The reason for differentiating the types of contents is because readers shouldn’t receive them in the same manner: the newspaper stakes its credibility and professionalism behind its raw news, and wants readers to know that, to the best of Le Monde’s knowledge, what’s written is true, and has been verified. (Big difference here with US news: quoting sources is not customary unless it brings something to the story, and many claims have an implicit sourcing and are simply written as statements, which makes for very quick reading.)
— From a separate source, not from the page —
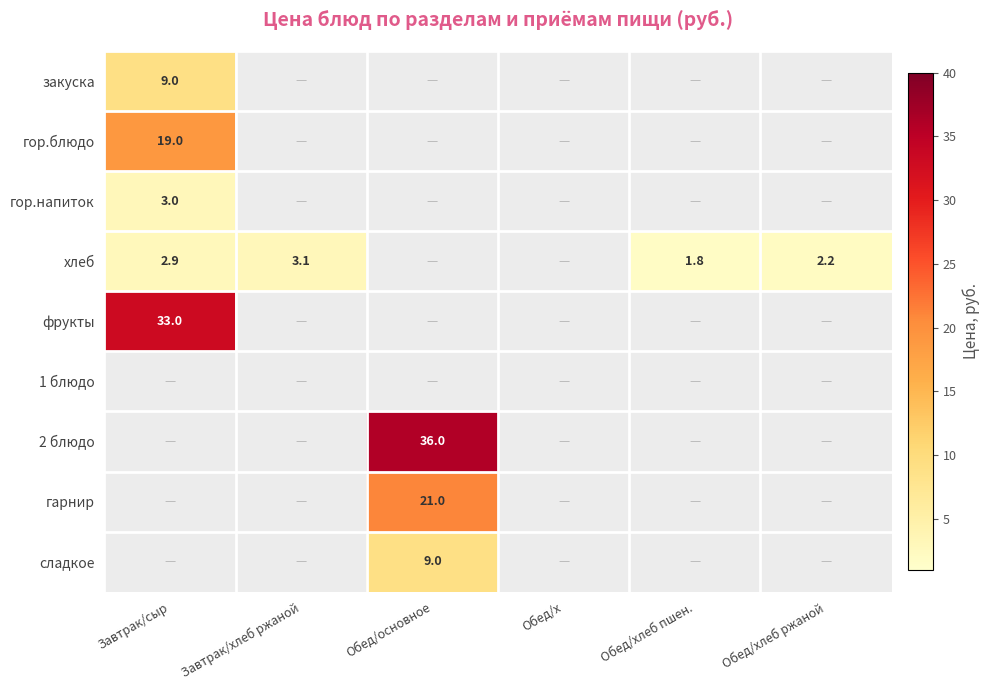

The value of сладкое at Обед/основное is 9.0. True or false?

True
For its own news analysis, Le Monde is basically flagging its own opinions, and by doing so, is allowing readers to judge for themselves. For other content types, Le Monde is saying: “look, we give space to this, but this isn’t necessarily what we think” which makes them an important player in the French public space, while maintaining the status of their news and analysis. Agency flashes are obviously necessary for such a popular news site, which is expected to know what’s going on NOW.
Breaking Views articles are a waste of column inches, paper, ink, electrons, pixels, brain time, etc. But by not identifying that content properly, and particularly not upfront, my perception of Le Monde is also degraded. While I’m perfectly willing to accept that some space is devoted to something I don’t want and don’t appreciate (they run ads, too!), I resent being tricked in reading useless articles.